Job item:
Return every entry below exactly as written, minus the pictures.

Saved entries
*** Begin section ***

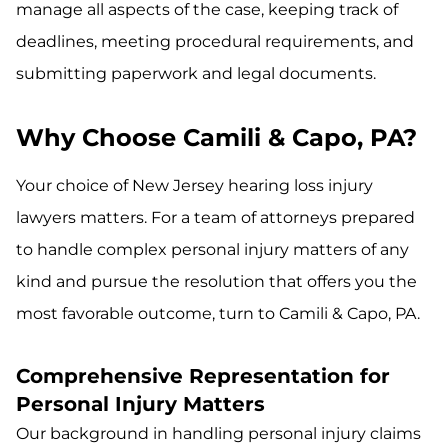
manage all aspects of the case, keeping track of
deadlines, meeting procedural requirements, and
submitting paperwork and legal documents.
Why Choose Camili & Capo, PA?
Your choice of New Jersey hearing loss injury
lawyers matters. For a team of attorneys prepared
to handle complex personal injury matters of any
kind and pursue the resolution that offers you the
most favorable outcome, turn to Camili & Capo, PA.
Comprehensive Representation for
Personal Injury Matters
Our background in handling personal injury claims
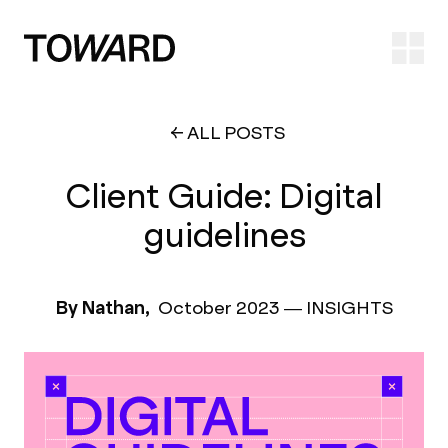
Ope
ALL POSTS
Client Guide: Digital
guidelines
By Nathan,
October 2023
—
INSIGHTS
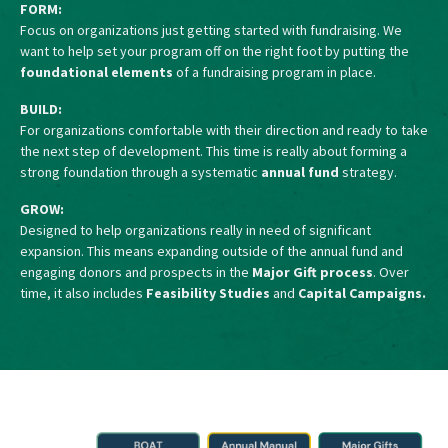
FORM:
Focus on organizations just getting started with fundraising. We
want to help set your program off on the right foot by putting the
foundational elements
of a fundraising program in place.
BUILD:
For organizations comfortable with their direction and ready to take
the next step of development. This time is really about forming a
strong foundation through a systematic
annual fund
strategy.
GROW:
Designed to help organizations really in need of significant
expansion. This means expanding outside of the annual fund and
engaging donors and prospects in the
Major Gift process
. Over
time, it also includes
Feasibility Studies
and
Capital Campaigns.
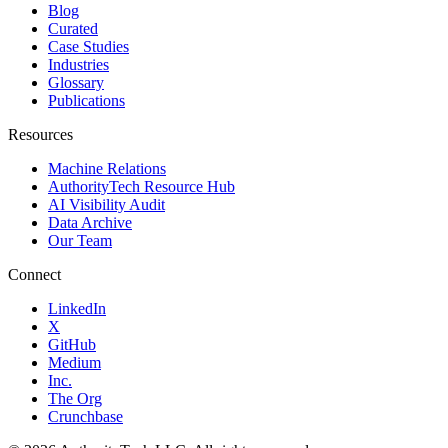
Blog
Curated
Case Studies
Industries
Glossary
Publications
Resources
Machine Relations
AuthorityTech Resource Hub
AI Visibility Audit
Data Archive
Our Team
Connect
LinkedIn
X
GitHub
Medium
Inc.
The Org
Crunchbase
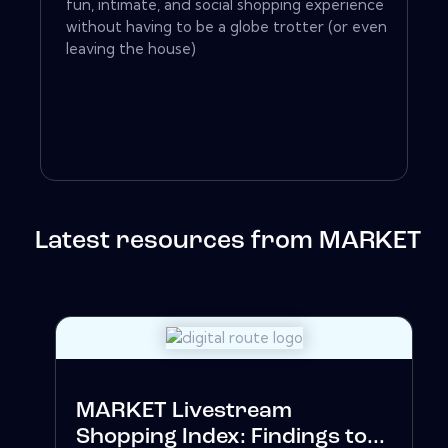
fun, intimate, and social shopping experience
without having to be a globe trotter (or even
leaving the house)
Latest resources from MARKET
MARKET Livestream
Shopping Index: Findings to...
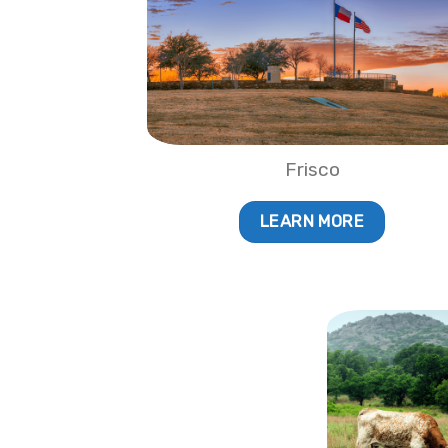
Frisco
LEARN MORE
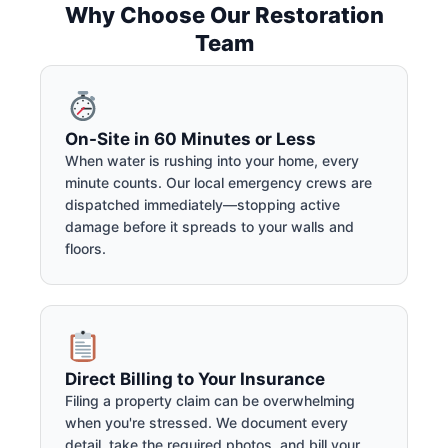
Why Choose Our Restoration
Team
On-Site in 60 Minutes or Less
When water is rushing into your home, every
minute counts. Our local emergency crews are
dispatched immediately—stopping active
damage before it spreads to your walls and
floors.
Direct Billing to Your Insurance
Filing a property claim can be overwhelming
when you're stressed. We document every
detail, take the required photos, and bill your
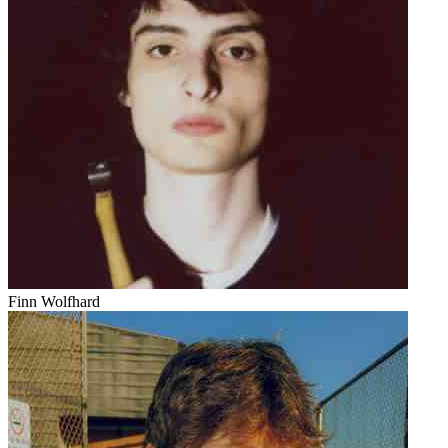
Finn Wolfhard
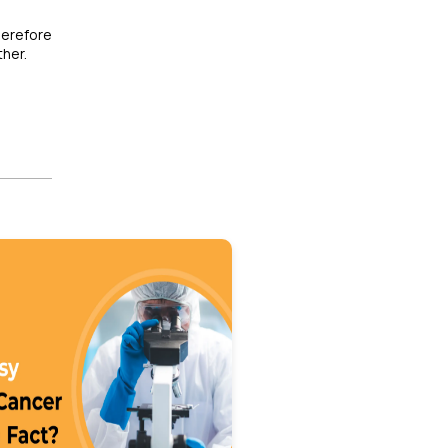
herefore
ther.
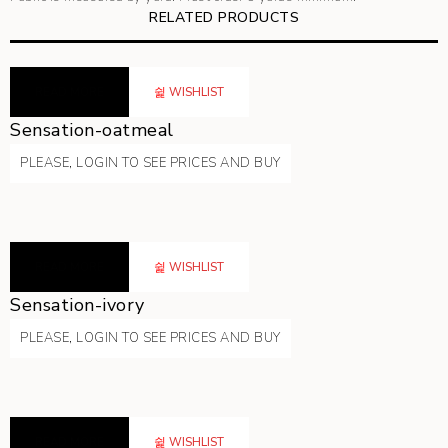
RELATED PRODUCTS
READ MORE
WISHLIST
Sensation-oatmeal
PLEASE, LOGIN TO SEE PRICES AND BUY
READ MORE
WISHLIST
Sensation-ivory
PLEASE, LOGIN TO SEE PRICES AND BUY
READ MORE
WISHLIST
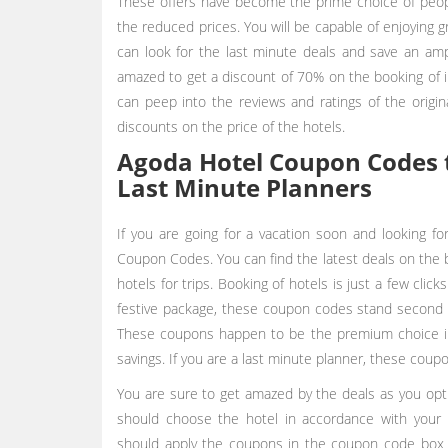
These offers have become the prime choice of peopl
the reduced prices. You will be capable of enjoying g
can look for the last minute deals and save an amp
amazed to get a discount of 70% on the booking of in
can peep into the reviews and ratings of the origi
discounts on the price of the hotels.
Agoda Hotel Coupon Codes t
Last Minute Planners
If you are going for a vacation soon and looking fo
Coupon Codes. You can find the latest deals on the 
hotels for trips. Booking of hotels is just a few clic
festive package, these coupon codes stand second t
These coupons happen to be the premium choice in 
savings. If you are a last minute planner, these coup
You are sure to get amazed by the deals as you opt
should choose the hotel in accordance with you
should apply the coupons in the coupon code box i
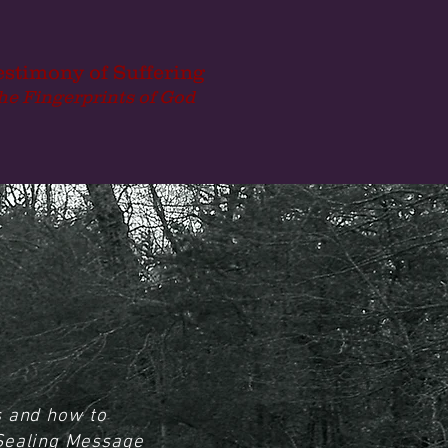
estimony of Suffering
he Fingerprints of God
s and how to
 Sealing Message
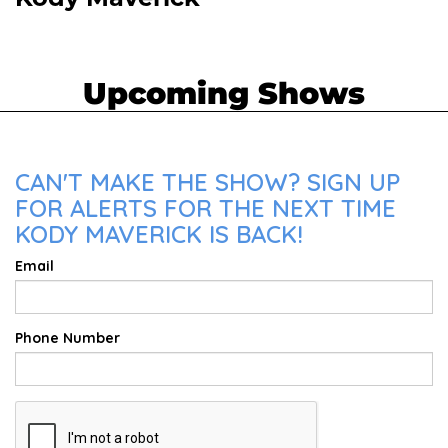
Upcoming Shows
CAN'T MAKE THE SHOW? SIGN UP
FOR ALERTS FOR THE NEXT TIME
KODY MAVERICK IS BACK!
Email
Phone Number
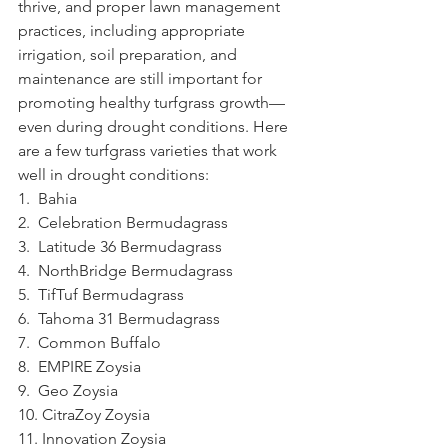
thrive, and proper lawn management 
practices, including appropriate 
irrigation, soil preparation, and 
maintenance are still important for 
promoting healthy turfgrass growth—
even during drought conditions. Here 
are a few turfgrass varieties that work 
well in drought conditions:
1.  Bahia
2.  Celebration Bermudagrass
3.  Latitude 36 Bermudagrass
4.  NorthBridge Bermudagrass
5.  TifTuf Bermudagrass
6.  Tahoma 31 Bermudagrass
7.  Common Buffalo
8.  EMPIRE Zoysia
9.  Geo Zoysia
10. CitraZoy Zoysia
11. Innovation Zoysia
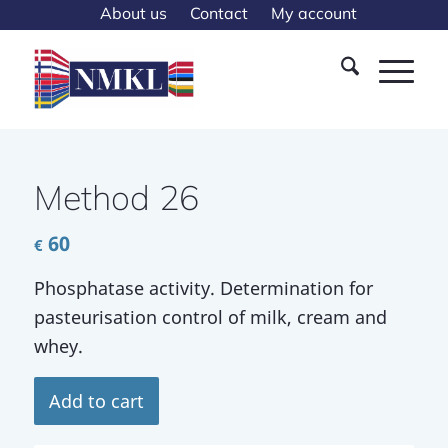
About us
Contact
My account
Method 26
60
€
Phosphatase activity. Determination for
pasteurisation control of milk, cream and
whey.
Add to cart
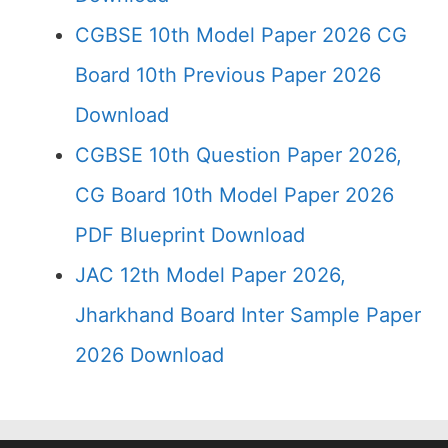
CGBSE 10th Model Paper 2026 CG
Board 10th Previous Paper 2026
Download
CGBSE 10th Question Paper 2026,
CG Board 10th Model Paper 2026
PDF Blueprint Download
JAC 12th Model Paper 2026,
Jharkhand Board Inter Sample Paper
2026 Download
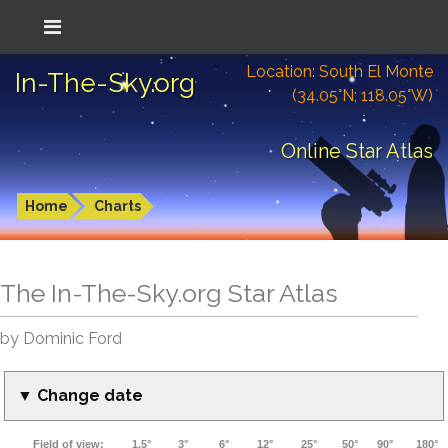
Location: South El Monte
In-The-Sky.org
(34.05°N; 118.05°W)
Online Star Atlas
Home
Charts
The In-The-Sky.org Star Atlas
by Dominic Ford
▼ Change date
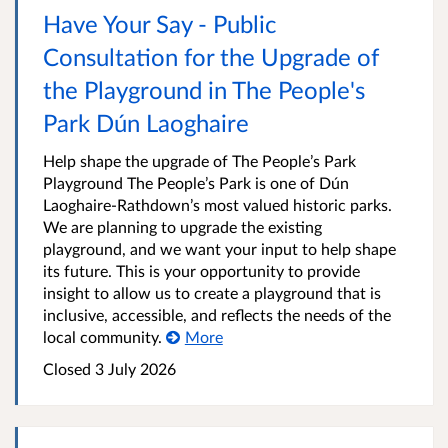
Have Your Say - Public
Consultation for the Upgrade of
the Playground in The People's
Park Dún Laoghaire
Help shape the upgrade of The People’s Park
Playground The People’s Park is one of Dún
Laoghaire-Rathdown’s most valued historic parks.
We are planning to upgrade the existing
playground, and we want your input to help shape
its future. This is your opportunity to provide
insight to allow us to create a playground that is
inclusive, accessible, and reflects the needs of the
local community.
More
Closed
3 July 2026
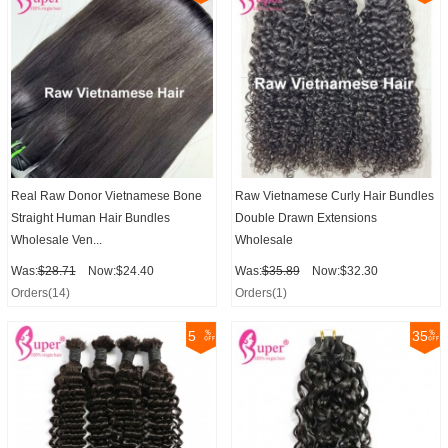
Real Raw Donor Vietnamese Bone
Raw Vietnamese Curly Hair Bundles
Straight Human Hair Bundles
Double Drawn Extensions
Wholesale Ven...
Wholesale
Was:
$28.71
Now:$24.40
Was:
$35.89
Now:$32.30
Orders(14)
Orders(1)
5
35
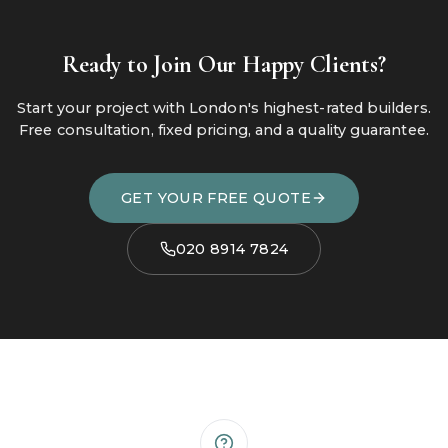
Ready to Join Our Happy Clients?
Start your project with London's highest-rated builders.
Free consultation, fixed pricing, and a quality guarantee.
GET YOUR FREE QUOTE
020 8914 7824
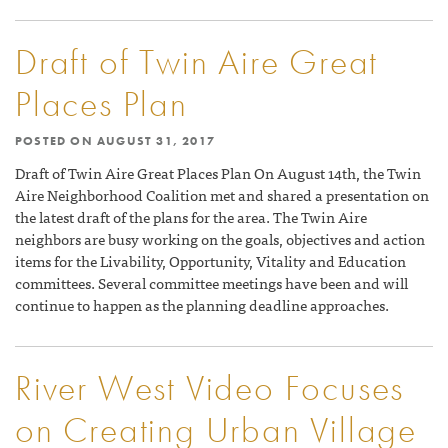
Draft of Twin Aire Great
Places Plan
POSTED ON
AUGUST 31, 2017
Draft of Twin Aire Great Places Plan On August 14th, the Twin
Aire Neighborhood Coalition met and shared a presentation on
the latest draft of the plans for the area. The Twin Aire
neighbors are busy working on the goals, objectives and action
items for the Livability, Opportunity, Vitality and Education
committees. Several committee meetings have been and will
continue to happen as the planning deadline approaches.
River West Video Focuses
on Creating Urban Village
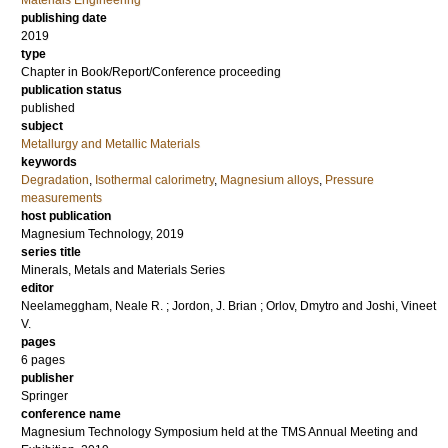
Materials Engineering
publishing date
2019
type
Chapter in Book/Report/Conference proceeding
publication status
published
subject
Metallurgy and Metallic Materials
keywords
Degradation
,
Isothermal calorimetry
,
Magnesium alloys
,
Pressure
measurements
host publication
Magnesium Technology, 2019
series title
Minerals, Metals and Materials Series
editor
Neelameggham, Neale R.
;
Jordon, J. Brian
;
Orlov, Dmytro
and
Joshi, Vineet
V.
pages
6 pages
publisher
Springer
conference name
Magnesium Technology Symposium held at the TMS Annual Meeting and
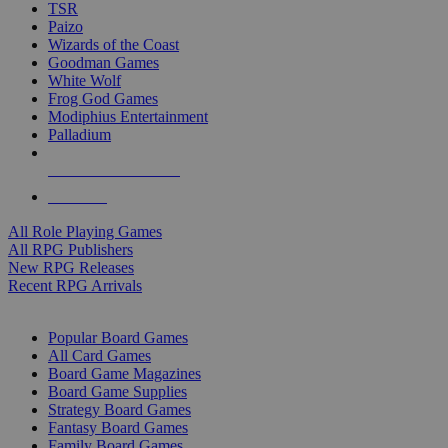
TSR
Paizo
Wizards of the Coast
Goodman Games
White Wolf
Frog God Games
Modiphius Entertainment
Palladium
ALL RPG PUBLISHERS
ALL RPGS
All Role Playing Games
All RPG Publishers
New RPG Releases
Recent RPG Arrivals
BOARD GAME SUB-CATEGORIES
Popular Board Games
All Card Games
Board Game Magazines
Board Game Supplies
Strategy Board Games
Fantasy Board Games
Family Board Games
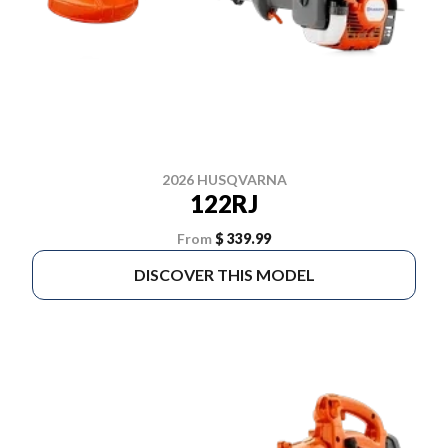
2026 HUSQVARNA
122RJ
From
$ 339.99
DISCOVER THIS MODEL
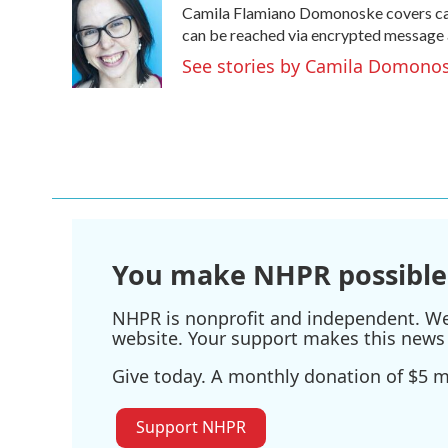
Camila Flamiano Domonoske covers cars
b
t
e
l
o
e
d
can be reached via encrypted message 
o
r
I
See stories by Camila Domono
k
n
You make NHPR possible
NHPR is nonprofit and independent. We r
website. Your support makes this news 
Give today. A monthly donation of $5 ma
Support NHPR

*** End section ***

The completed task:
manage all aspects of the case, keeping track of
deadlines, meeting procedural requirements, and
submitting paperwork and legal documents.
Why Choose Camili & Capo, PA?
Your choice of New Jersey hearing loss injury
lawyers matters. For a team of attorneys prepared
to handle complex personal injury matters of any
kind and pursue the resolution that offers you the
most favorable outcome, turn to Camili & Capo, PA.
Comprehensive Representation for
Personal Injury Matters
Our background in handling personal injury claims
Ope
ALL POSTS
Client Guide: Digital
guidelines
By Nathan,
October 2023
—
INSIGHTS
FORM:
Focus on organizations just getting started with fundraising. We
want to help set your program off on the right foot by putting the
foundational elements
of a fundraising program in place.
BUILD:
For organizations comfortable with their direction and ready to take
the next step of development. This time is really about forming a
strong foundation through a systematic
annual fund
strategy.
GROW:
Designed to help organizations really in need of significant
expansion. This means expanding outside of the annual fund and
engaging donors and prospects in the
Major Gift process
. Over
time, it also includes
Feasibility Studies
and
Capital Campaigns.
Blog
Curated
Case Studies
Industries
Glossary
Publications
Resources
Machine Relations
AuthorityTech Resource Hub
AI Visibility Audit
Data Archive
Our Team
Connect
LinkedIn
X
GitHub
Medium
Inc.
The Org
Crunchbase
fun, intimate, and social shopping experience
without having to be a globe trotter (or even
leaving the house)
Latest resources from MARKET
MARKET Livestream
Shopping Index: Findings to...
Frisco
LEARN MORE
Why Choose Our Restoration
Team
On-Site in 60 Minutes or Less
When water is rushing into your home, every
minute counts. Our local emergency crews are
dispatched immediately—stopping active
damage before it spreads to your walls and
floors.
Direct Billing to Your Insurance
Filing a property claim can be overwhelming
when you're stressed. We document every
detail, take the required photos, and bill your
Finn Wolfhard
herefore
ther.
RELATED PRODUCTS
READ MORE
WISHLIST
Sensation-oatmeal
PLEASE, LOGIN TO SEE PRICES AND BUY
READ MORE
WISHLIST
Sensation-ivory
PLEASE, LOGIN TO SEE PRICES AND BUY
READ MORE
WISHLIST
These offers have become the prime choice of peopl
the reduced prices. You will be capable of enjoying g
can look for the last minute deals and save an amp
amazed to get a discount of 70% on the booking of in
can peep into the reviews and ratings of the origi
discounts on the price of the hotels.
Agoda Hotel Coupon Codes t
Last Minute Planners
If you are going for a vacation soon and looking fo
Coupon Codes. You can find the latest deals on the 
hotels for trips. Booking of hotels is just a few clic
festive package, these coupon codes stand second t
These coupons happen to be the premium choice in 
savings. If you are a last minute planner, these coup
You are sure to get amazed by the deals as you opt
should choose the hotel in accordance with you
should apply the coupons in the coupon code box i
estimony of Suffering
he Fingerprints of God
s and how to
 Sealing Message
Upcoming Shows
CAN'T MAKE THE SHOW? SIGN UP
FOR ALERTS FOR THE NEXT TIME
KODY MAVERICK IS BACK!
Email
Phone Number
thrive, and proper lawn management 
practices, including appropriate 
irrigation, soil preparation, and 
maintenance are still important for 
promoting healthy turfgrass growth—
even during drought conditions. Here 
are a few turfgrass varieties that work 
well in drought conditions:
1.  Bahia
2.  Celebration Bermudagrass
3.  Latitude 36 Bermudagrass
4.  NorthBridge Bermudagrass
5.  TifTuf Bermudagrass
6.  Tahoma 31 Bermudagrass
7.  Common Buffalo
8.  EMPIRE Zoysia
9.  Geo Zoysia
10. CitraZoy Zoysia
11. Innovation Zoysia
About us
Contact
My account
Method 26
60
€
Phosphatase activity. Determination for
pasteurisation control of milk, cream and
whey.
Add to cart
CGBSE 10th Model Paper 2026 CG
Board 10th Previous Paper 2026
Download
CGBSE 10th Question Paper 2026,
CG Board 10th Model Paper 2026
PDF Blueprint Download
JAC 12th Model Paper 2026,
Jharkhand Board Inter Sample Paper
2026 Download
Location: South El Monte
In-The-Sky.org
(34.05°N; 118.05°W)
Online Star Atlas
Home
Charts
The In-The-Sky.org Star Atlas
by Dominic Ford
▼ Change date
Have Your Say - Public
Consultation for the Upgrade of
the Playground in The People's
Park Dún Laoghaire
Help shape the upgrade of The People’s Park
Playground The People’s Park is one of Dún
Laoghaire-Rathdown’s most valued historic parks.
We are planning to upgrade the existing
playground, and we want your input to help shape
its future. This is your opportunity to provide
insight to allow us to create a playground that is
inclusive, accessible, and reflects the needs of the
local community.
More
Closed
3 July 2026
Real Raw Donor Vietnamese Bone
Raw Vietnamese Curly Hair Bundles
Straight Human Hair Bundles
Double Drawn Extensions
Wholesale Ven...
Wholesale
Was:
$28.71
Now:$24.40
Was:
$35.89
Now:$32.30
Orders(14)
Orders(1)
5
35
Ready to Join Our Happy Clients?
Start your project with London's highest-rated builders.
Free consultation, fixed pricing, and a quality guarantee.
GET YOUR FREE QUOTE
020 8914 7824
Draft of Twin Aire Great
Places Plan
POSTED ON
AUGUST 31, 2017
Draft of Twin Aire Great Places Plan On August 14th, the Twin
Aire Neighborhood Coalition met and shared a presentation on
the latest draft of the plans for the area. The Twin Aire
neighbors are busy working on the goals, objectives and action
items for the Livability, Opportunity, Vitality and Education
committees. Several committee meetings have been and will
continue to happen as the planning deadline approaches.
River West Video Focuses
on Creating Urban Village
Materials Engineering
publishing date
2019
type
Chapter in Book/Report/Conference proceeding
publication status
published
subject
Metallurgy and Metallic Materials
keywords
Degradation
,
Isothermal calorimetry
,
Magnesium alloys
,
Pressure
measurements
host publication
Magnesium Technology, 2019
series title
Minerals, Metals and Materials Series
editor
Neelameggham, Neale R.
;
Jordon, J. Brian
;
Orlov, Dmytro
and
Joshi, Vineet
V.
pages
6 pages
publisher
Springer
conference name
Magnesium Technology Symposium held at the TMS Annual Meeting and
TSR
Paizo
Wizards of the Coast
Goodman Games
White Wolf
Frog God Games
Modiphius Entertainment
Palladium
ALL RPG PUBLISHERS
ALL RPGS
All Role Playing Games
All RPG Publishers
New RPG Releases
Recent RPG Arrivals
BOARD GAME SUB-CATEGORIES
Popular Board Games
All Card Games
Board Game Magazines
Board Game Supplies
Strategy Board Games
Fantasy Board Games
Family Board Games
2026 HUSQVARNA
122RJ
From
$ 339.99
DISCOVER THIS MODEL
Camila Flamiano Domonoske covers cars
b
t
e
l
o
e
d
can be reached via encrypted message 
o
r
I
See stories by Camila Domono
k
n
You make NHPR possible
NHPR is nonprofit and independent. We r
website. Your support makes this news 
Give today. A monthly donation of $5 ma
Support NHPR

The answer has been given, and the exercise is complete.